** Text follows **

Recently, Mike McDerment, CEO and co-founder of cloud accounting software FreshBooks announced something different for his company. FreshBooks has raised $30 million in venture funding — it’s first ever — from major investors Oak Investment Partners, Atlas Venture and Georgian Partners.
Observers, like Alex Conrad of Forbes, have ascribed various motives for FreshBooks finally taking outside funding after 12 years.
In an email to customers and others, McDerment admits he’s always been conflicted about it, fearing investors would change his company’s culture or its ability to serve customers. But in the end, McDerment cautions other startup CEOs like him to focus on three major priorities over all other concerns when it comes to making such tough calls.
Define Your Vision and a Logical Way to Reach Your Goals
Most entrepreneurs have probably heard of this priority before. But, McDerment stresses that knowing where your company is headed and how to get there comes down to both seeing the big picture and also taking a narrow focus.

** End of Text **

Activity: Extend the piece on FreshBooks taking its first venture funding, starting after its last sentence.

** Recorded information follows **

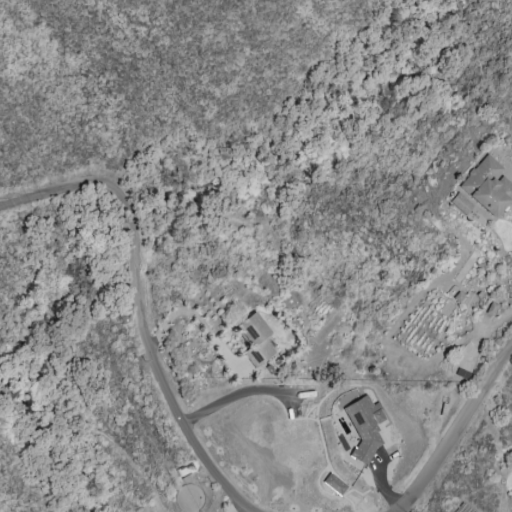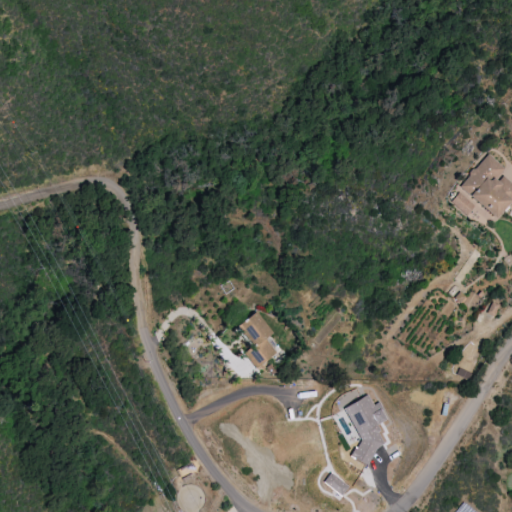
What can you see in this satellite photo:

** End of Recorded information **

Output:
“There are 60 million small businesses in the English speaking world and only about 17% of them use accounting software. The rest mostly use Word and Excel. Consider the implications. We know using FreshBooks helps owners save an average of 16 hours a month. Using back of the envelope math, Word and Excel use is costing the World almost 10 billion hours annually.”
However, looking at this from another perspective, McDerment also observes:
“Now, 60 million businesses is a lot to serve. We don’t believe you can be the best at anything if you try to serve everyone, so FreshBooks is designed exclusively for client service business owners—people who send invoices and get paid for their time and expertise. No retail. No manufacturing. No restaurants. We believe this difference matters, and we are the only accounting software company in the world solely focused on serving this market.”
So on the one hand, McDerment has identified a big need and how to serve it. But on the other, he is being realistic. He is reasoning his company may falter if it tries to serve all the many kinds of small businesses out there.
So instead, he has narrowed his focus. He has chosen a niche he believes his business can serve. And from here on in, every decision he makes about his business can be based on that well-defined vision.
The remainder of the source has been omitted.